* Exercise description:
Give the listing below as a Markdown table with the columns Row and Line, starting at its first line and ending after the line that contains "crop and rotate: angle". Leave out any blank lines.

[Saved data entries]
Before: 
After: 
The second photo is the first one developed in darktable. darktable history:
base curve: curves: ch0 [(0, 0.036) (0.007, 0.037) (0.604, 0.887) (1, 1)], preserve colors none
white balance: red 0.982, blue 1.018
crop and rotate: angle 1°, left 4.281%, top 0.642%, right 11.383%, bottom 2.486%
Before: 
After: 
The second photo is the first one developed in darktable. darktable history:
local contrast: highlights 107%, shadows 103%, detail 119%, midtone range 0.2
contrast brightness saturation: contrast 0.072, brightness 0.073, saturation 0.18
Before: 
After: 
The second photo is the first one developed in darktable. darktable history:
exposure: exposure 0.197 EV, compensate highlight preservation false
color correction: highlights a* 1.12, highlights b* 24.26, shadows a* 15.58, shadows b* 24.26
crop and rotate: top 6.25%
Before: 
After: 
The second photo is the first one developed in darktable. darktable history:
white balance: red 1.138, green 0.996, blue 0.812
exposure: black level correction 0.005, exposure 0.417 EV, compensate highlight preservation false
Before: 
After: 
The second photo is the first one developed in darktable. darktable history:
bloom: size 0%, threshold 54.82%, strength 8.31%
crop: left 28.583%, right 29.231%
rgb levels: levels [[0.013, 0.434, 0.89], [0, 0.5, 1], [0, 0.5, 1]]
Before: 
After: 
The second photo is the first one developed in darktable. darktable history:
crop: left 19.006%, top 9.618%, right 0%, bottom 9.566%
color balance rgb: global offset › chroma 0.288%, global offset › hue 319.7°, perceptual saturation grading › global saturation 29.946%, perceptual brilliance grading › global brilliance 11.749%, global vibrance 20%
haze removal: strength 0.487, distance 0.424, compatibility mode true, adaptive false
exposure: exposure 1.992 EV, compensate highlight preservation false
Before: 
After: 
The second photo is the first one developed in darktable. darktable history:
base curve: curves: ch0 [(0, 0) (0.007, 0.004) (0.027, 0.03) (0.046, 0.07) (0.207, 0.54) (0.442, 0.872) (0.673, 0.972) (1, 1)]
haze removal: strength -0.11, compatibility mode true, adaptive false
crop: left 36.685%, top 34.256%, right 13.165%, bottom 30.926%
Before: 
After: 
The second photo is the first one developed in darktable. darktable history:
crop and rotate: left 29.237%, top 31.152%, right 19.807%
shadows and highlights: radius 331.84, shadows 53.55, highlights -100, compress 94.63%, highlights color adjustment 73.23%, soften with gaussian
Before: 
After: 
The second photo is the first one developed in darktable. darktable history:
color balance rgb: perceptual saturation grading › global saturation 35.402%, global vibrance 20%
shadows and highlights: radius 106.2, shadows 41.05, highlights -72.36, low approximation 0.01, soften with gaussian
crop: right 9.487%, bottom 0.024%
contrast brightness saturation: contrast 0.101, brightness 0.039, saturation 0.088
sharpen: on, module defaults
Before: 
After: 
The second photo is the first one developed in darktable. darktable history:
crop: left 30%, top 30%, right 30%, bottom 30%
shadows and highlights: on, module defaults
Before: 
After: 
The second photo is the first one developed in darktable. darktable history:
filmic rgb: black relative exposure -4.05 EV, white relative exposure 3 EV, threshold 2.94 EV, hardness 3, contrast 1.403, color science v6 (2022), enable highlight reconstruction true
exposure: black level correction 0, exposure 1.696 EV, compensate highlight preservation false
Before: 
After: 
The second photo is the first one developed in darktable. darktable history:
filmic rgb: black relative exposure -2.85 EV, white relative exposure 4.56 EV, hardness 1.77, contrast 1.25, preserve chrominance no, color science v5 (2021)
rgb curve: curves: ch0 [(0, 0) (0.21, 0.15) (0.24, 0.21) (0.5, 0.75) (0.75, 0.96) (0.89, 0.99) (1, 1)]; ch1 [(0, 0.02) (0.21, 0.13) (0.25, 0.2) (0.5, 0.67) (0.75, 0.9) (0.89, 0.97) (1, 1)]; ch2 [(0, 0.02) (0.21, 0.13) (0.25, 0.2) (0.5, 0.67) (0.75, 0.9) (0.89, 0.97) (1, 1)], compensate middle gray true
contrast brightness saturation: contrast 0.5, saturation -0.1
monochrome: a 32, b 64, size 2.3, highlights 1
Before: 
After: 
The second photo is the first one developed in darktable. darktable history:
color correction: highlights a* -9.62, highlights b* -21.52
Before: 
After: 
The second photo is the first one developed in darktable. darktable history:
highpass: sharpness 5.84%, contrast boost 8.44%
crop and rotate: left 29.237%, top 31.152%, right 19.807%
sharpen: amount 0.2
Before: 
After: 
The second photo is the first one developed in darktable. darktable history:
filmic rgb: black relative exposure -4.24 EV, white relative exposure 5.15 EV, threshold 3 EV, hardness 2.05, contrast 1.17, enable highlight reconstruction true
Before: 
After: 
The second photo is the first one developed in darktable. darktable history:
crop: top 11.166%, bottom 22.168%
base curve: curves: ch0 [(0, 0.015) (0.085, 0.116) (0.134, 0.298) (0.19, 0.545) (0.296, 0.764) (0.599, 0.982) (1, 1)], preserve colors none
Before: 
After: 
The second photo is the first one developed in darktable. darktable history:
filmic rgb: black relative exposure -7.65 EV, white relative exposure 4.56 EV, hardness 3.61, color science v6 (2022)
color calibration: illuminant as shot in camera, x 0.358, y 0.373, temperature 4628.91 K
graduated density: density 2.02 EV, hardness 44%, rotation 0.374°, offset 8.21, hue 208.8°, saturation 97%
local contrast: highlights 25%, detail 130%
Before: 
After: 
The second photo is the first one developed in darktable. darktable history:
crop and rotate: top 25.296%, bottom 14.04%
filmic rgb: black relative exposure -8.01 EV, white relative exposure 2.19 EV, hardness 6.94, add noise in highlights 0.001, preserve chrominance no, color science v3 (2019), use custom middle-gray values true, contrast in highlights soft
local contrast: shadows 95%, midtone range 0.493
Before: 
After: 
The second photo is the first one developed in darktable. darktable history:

* Complete output:
| Row | Line |
|---|---|
| 1 | Before:  |
| 2 | After:  |
| 3 | The second photo is the first one developed in darktable. darktable history: |
| 4 | base curve: curves: ch0 [(0, 0.036) (0.007, 0.037) (0.604, 0.887) (1, 1)], preserve colors none |
| 5 | white balance: red 0.982, blue 1.018 |
| 6 | crop and rotate: angle 1°, left 4.281%, top 0.642%, right 11.383%, bottom 2.486% |